- _EXERCISE AIM_: The word "from" may appear in some lines of the data; copy every such line.

- _DATA PROVIDED_:
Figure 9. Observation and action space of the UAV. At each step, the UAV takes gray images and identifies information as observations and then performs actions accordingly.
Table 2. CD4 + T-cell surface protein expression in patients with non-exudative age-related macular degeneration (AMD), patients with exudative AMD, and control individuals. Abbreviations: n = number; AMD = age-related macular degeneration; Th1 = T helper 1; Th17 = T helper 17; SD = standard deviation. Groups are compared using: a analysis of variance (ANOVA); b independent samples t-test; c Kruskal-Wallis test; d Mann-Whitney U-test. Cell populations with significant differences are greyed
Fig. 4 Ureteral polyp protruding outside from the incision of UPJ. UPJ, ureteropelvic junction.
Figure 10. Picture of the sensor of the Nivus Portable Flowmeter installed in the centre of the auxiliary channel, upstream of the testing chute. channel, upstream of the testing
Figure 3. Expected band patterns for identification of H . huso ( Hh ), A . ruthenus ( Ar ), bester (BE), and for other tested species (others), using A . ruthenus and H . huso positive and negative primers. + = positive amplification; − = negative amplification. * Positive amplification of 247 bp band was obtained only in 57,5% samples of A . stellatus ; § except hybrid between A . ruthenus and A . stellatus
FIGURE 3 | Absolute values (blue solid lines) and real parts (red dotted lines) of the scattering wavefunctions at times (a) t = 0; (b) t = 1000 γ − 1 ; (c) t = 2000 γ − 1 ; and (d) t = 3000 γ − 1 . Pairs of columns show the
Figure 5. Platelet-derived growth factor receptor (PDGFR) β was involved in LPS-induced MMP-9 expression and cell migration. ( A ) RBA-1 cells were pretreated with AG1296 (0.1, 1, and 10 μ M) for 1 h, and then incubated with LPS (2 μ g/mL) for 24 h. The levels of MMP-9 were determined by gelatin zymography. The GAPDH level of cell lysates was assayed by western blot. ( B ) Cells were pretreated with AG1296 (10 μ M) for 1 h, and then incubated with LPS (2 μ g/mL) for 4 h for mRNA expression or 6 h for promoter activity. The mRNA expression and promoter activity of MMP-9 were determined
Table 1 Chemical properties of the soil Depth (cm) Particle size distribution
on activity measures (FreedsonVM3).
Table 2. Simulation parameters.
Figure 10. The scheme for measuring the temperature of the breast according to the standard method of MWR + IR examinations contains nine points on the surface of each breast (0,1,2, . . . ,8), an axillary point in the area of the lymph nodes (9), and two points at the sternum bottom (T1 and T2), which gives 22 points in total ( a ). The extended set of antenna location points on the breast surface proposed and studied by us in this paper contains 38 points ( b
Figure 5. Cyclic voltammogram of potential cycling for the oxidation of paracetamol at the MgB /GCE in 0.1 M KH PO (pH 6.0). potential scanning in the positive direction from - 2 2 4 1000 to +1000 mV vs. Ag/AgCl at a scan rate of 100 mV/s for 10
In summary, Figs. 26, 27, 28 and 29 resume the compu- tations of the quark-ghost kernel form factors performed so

- _EXERCISE ANSWER_:
Fig. 4 Ureteral polyp protruding outside from the incision of UPJ. UPJ, ureteropelvic junction.
Figure 5. Cyclic voltammogram of potential cycling for the oxidation of paracetamol at the MgB /GCE in 0.1 M KH PO (pH 6.0). potential scanning in the positive direction from - 2 2 4 1000 to +1000 mV vs. Ag/AgCl at a scan rate of 100 mV/s for 10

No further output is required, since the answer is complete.